The authors contend that the “traditional” math curriculum focuses too much on abstract reasoning and abstract skills. “Imagine replacing the sequence of algebra, geometry and calculus with a sequence of finance, data and basic engineering,” they suggest.
In some ways, that’s a very appealing, if not highly practical solution: teach kids the math they need, and as such, be ever ready to answer their age-old question “When am I ever going to use this when I grow up?” Give students a grounding in math that is “applied” so that they can understand the “why” as part of the “how” it works. Contextualize math so that it makes sense — practically and conceptually. Contextualize math so that it means something. Give students a reason to want, to need to solve a math problem — a want or need that doesn’t include “This will go down on your permanent record.”

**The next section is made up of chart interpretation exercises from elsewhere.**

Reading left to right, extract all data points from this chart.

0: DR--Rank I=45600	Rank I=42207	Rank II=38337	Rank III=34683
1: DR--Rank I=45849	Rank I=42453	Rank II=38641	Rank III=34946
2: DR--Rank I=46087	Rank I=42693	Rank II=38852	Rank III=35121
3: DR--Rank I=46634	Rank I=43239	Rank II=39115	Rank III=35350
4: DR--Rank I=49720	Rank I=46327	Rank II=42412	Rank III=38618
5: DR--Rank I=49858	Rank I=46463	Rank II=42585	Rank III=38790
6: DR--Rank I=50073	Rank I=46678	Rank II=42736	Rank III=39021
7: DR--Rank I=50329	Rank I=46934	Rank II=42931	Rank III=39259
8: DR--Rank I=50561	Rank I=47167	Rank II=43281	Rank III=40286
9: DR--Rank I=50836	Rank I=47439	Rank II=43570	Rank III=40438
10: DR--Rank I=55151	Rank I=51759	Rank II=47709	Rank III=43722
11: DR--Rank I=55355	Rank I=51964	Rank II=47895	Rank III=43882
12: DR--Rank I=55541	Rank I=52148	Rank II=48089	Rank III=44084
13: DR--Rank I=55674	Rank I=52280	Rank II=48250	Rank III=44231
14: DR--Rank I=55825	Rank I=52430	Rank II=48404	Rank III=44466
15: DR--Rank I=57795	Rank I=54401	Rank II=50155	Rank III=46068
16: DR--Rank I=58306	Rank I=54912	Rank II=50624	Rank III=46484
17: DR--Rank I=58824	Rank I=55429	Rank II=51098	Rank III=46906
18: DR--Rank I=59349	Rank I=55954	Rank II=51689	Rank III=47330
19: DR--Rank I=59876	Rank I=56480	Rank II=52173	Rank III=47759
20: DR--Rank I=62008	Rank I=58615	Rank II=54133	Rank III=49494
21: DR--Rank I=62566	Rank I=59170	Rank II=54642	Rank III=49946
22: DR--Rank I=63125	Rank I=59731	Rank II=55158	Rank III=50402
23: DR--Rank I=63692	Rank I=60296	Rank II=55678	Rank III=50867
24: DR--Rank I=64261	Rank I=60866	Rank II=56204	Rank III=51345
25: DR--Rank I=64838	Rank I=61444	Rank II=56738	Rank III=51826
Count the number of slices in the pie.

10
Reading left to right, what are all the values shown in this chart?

But does thinking about “applied mathematics” mean necessarily that we have to steer clear of algebra and calculus as their own units in math education? Does putting math in context mean that we cannot teach math in abstract?
In a response to the editorial, Al Cuoco, the director of the Center for Mathematics Education at EDC, takes issue with the assumption that contextualization is such a simple task:
“Many of the students in my high school classes came from situations that many of us would find hard to imagine; the last thing they cared about was how to balance a checkbook or figure the balance on a savings account. But they loved solving problems. For another thing, reality is relative. The authors claim that ‘it is through real-life applications that mathematics emerged in the past, has flourished for centuries and connects to our culture now,’ and I agree. But the best mathematicians and scientists I know, and the students in my classes who really got it (and these were not necessarily the ‘good students’)—who saw the power and satisfaction one can derive from doing mathematics—all see mathematics as part of their real world.”
In some ways, the debate between abstract and contextualized, “pure” or “applied” math belie the real problem: one that Dan Meyer makes so clear in his TED Talk: students simply aren’t engaged. Will offering more context make for better math education? (And will it make for better future mathematicians?)